It would be easier if Clark could stay still. It might remind him of Dick, except that Clark’s energy isn’t nervous or excited. It simply _is,_ as if the energy he caught from the sun during the day is spilling over at night.

He’s seriously rethinking the idea of having Clark fly to Thailand, if only for a few minutes of relative peace and quiet, when Clark tips his head back again, looking at him almost sideways and upside-down.

“What’s your favorite drink?”

Bruce mentally replays the question twice in his head and decides he must have misheard. “What?”

“Your favorite drink. What is it?” Clark shifts around so he can look at Bruce without craning his neck. 

The hell.

“Grand Marnier on the rocks,” Bruce says, mostly on autopilot, because doesn't know what possible reason Clark would have to ask him this question. _What does he want?_

Clark is smiling, but there’s something a little odd about it. “That’s your favorite?” His tone says that he knows it isn’t.

Bruce has never been exactly sure how much Superman can read into the automatic, uncontrollable tells of the human body, but this conversation is becoming enlightening in some very uncomfortable ways.

“Coffee,” he tries. Clark has seen him drink coffee before. He’s seen him drink it a lot.

“Mine is the mulled apple cider Pa would make every fall,” Clark says, like that’s any answer at all.

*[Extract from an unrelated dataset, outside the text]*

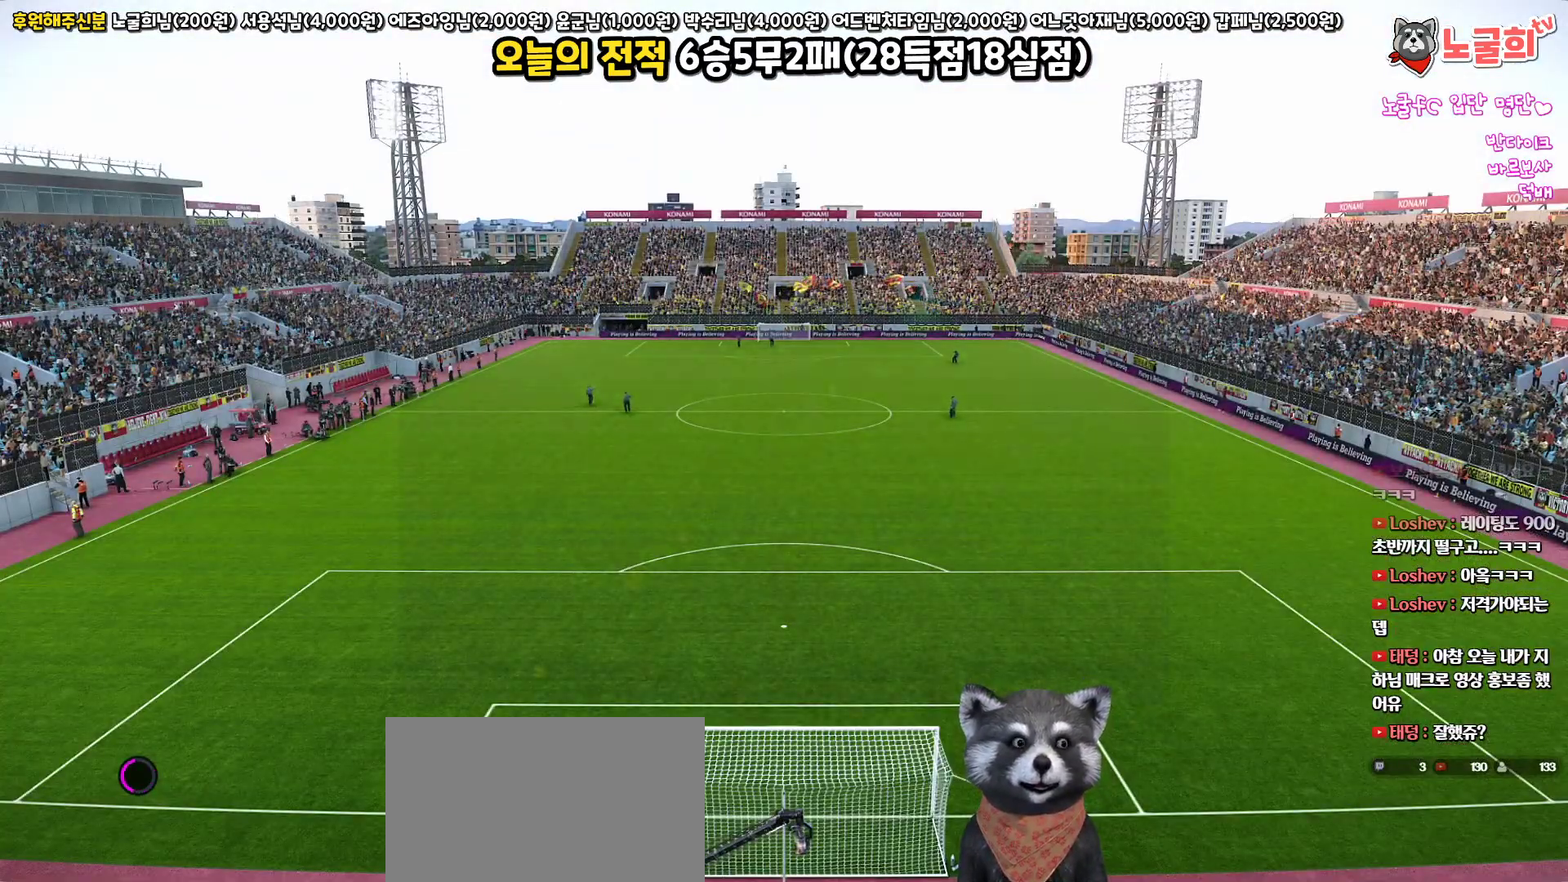
{"buttons": [], "left_stick": "center", "right_stick": "center", "events": []}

He’s still _looking_ at Bruce like he expects something more, breath streaming in the cold November air.

Bruce is abruptly, absurdly angry. “What do you want from me?” Clark looks startled, but Bruce forges ahead. “You keep coming by, offering to get food, asking ridiculous questions and—and talking about _books._ I don’t even care about what you’re reading.”

Clark, damn him, just seems bewildered. “We’re friends, Bruce.”

“We’re coworkers,” Bruce snaps, automatic, vaguely noticing the slip in codenames but too preoccupied at the moment to bother.

And here it is, Clark’s chin lifting, his spine straightening—Superman making an appearance, Clark ready to argue. “We’re friends, for my part.”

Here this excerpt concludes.